Dazed and confused? Not me. I’m just Lost in the Cheese Aisle.

Thursday, May 5, 2011

CHARLESTON STYLE

We spent Easter weekend in Charleston, attending a second-generation Old Neighborhood Gang wedding.

That gang, the distaff portion of which likes to refer to themselves as the Ya-Yas, has been together for something on the order of thirty years despite occasional geographic dislocations. We’ve buried two of our number... but we’ve also had the joy of watching the young ’uns grow up. Now they’re off building lives of their own, with our group’s Friendship of Long Standing to serve as a model.

The whole point of this post, however, is not to grow maudlin over life cycle events and the passage of time. The point is to talk about Charleston, South Carolina, a uniquely Southeastern city that manages, in its own way, to out-Savannah Savannah.

Ravenel Bridge
The Arthur Ravenel Jr. Bridge.

We spent a goodly chunk of that Saturday in the heart of the city, having driven in from Mount Pleasant over the impressive Arthur Ravenel Jr. Bridge, the longest cable-stayed bridge in the Western Hemisphere. By “heart,” I of course mean “where the shoe stores are,” as defined in the Ya-Ya Handbook. That’d be King Street east of Calhoun, where the architecture of Old Charleston has been beautifully preserved.

King Street
King Street.

If you follow King Street all the way to the end, you end up at the Battery and Rainbow Row, so named for the bright Caribbean-style pastel colored houses along the waterfront. But to do that, you have to run a gauntlet of eighty four hundred shoe and clothing shops, each one serving as a sort of Shoppy-Flypaper to the ladies. We could have made it, I suppose, but that would have required our forgoing the wedding. Instead, we stopped for a pleasant lunch at the Charleston Place Hotel, after which the gents and ladies went their separate ways for a half-hour or so.

Kress
Art Deco Kress building, now a Williams-Sonoma store. S. H. Kress & Company, a venerable five-and-dime store chain defunct since 1981, was legendary for their exceptional architecture.

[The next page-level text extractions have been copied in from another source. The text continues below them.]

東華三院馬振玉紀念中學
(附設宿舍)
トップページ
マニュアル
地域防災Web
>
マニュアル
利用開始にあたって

As we boys wandered farther down King Street, we stopped in at Ben Silver, a high-end haberdashery of the first water. This is where to go if you want, say, a British regimental tie - no matter how obscure the regiment or rare the stripe, Ben Silver carries it. You say you want blazer buttons and cufflinks? Ben has ’em, with the insignia of pretty much any college, university, service academy, prep school, or secret society. And Ben’s the guy to see if you’re looking for a hand-made pair of English white bucks to go with that seersucker suit.

Seersucker! Nothing says “Charleston” quite like a seersucker suit, unless it’s a pair of cream-white trousers and a blue blazer... the sort of clothing that one can wear in the sweaty months. For Charleston does get sweaty, despite the moderating effects of the nearby ocean waters. And, inexplicably, it is one of the few places where a bow-tie, normally a daffy sort of fashion statement, seems almost reasonable. Not that you’d ever catch me wearing one.

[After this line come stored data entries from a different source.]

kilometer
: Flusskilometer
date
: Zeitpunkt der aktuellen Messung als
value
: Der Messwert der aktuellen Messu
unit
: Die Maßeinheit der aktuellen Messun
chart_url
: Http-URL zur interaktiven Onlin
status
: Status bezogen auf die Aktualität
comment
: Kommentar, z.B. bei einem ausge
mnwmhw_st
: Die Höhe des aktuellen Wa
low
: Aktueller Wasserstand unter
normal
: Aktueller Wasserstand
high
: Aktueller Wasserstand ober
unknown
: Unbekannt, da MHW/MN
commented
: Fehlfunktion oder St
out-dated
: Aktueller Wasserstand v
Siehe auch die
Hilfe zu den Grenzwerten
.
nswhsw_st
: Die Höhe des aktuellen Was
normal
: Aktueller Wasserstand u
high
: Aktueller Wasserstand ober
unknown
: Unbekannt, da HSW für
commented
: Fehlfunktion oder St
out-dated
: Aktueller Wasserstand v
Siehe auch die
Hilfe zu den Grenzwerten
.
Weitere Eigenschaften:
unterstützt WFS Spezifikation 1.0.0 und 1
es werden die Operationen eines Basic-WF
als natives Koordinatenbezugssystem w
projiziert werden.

None of this stuff comes cheap, of course. I had been wandering around the store, developing a pantload of Clothing-Boner as I admired the peak-lapel white dinner jackets, the Borsalino Panama hats, the formal accessories, et alia. But I resisted the impulse to buy, for which my personal banker thanks me. Too bad: those gold-filled Princeton cufflinks looked pretty snazzy.

Fact is, I did need a new fedora - my head is a tad smaller these days. And I found one down at a hat shop adjacent to the old City Market, for way less coin than old Ben was asking. Right about then, the ladies rejoined us, having exhausted their desire to buy yet more shoes for the time being, and so we found our way back to our hotel to prepare for the wedding.

Ah, the wedding. It was held behind The Citadel’s beach house, where the gentle soughing of the Atlantic’s waves provided an aural backdrop for the ceremony. Afterwards, everyone repaired to the upper level, where we proceeded to drink and dance ourselves silly, Charleston style.

The young couple
David and Ariane cut the cake.

It was a beautiful occasion. Bittersweet, as the groom’s father no longer walked among us - but beautiful in the way young love is always beautiful; an affirmation of life. And we were there, we Friends of Long Standing, with the ocean behind us on a glorious spring evening.

Ya-Yas, 2011
The Ya-Yas, 2011 edition. From left: Catherine, Laura Belle, Carol, SWMBO, Patricia (mother of the groom!), Mary, and Margaret. Click here for the 2007 version.

1 comment:

Velociman said...

Lived and worked in Chucktown for two years. As a Savannahian, I love that beautiful place.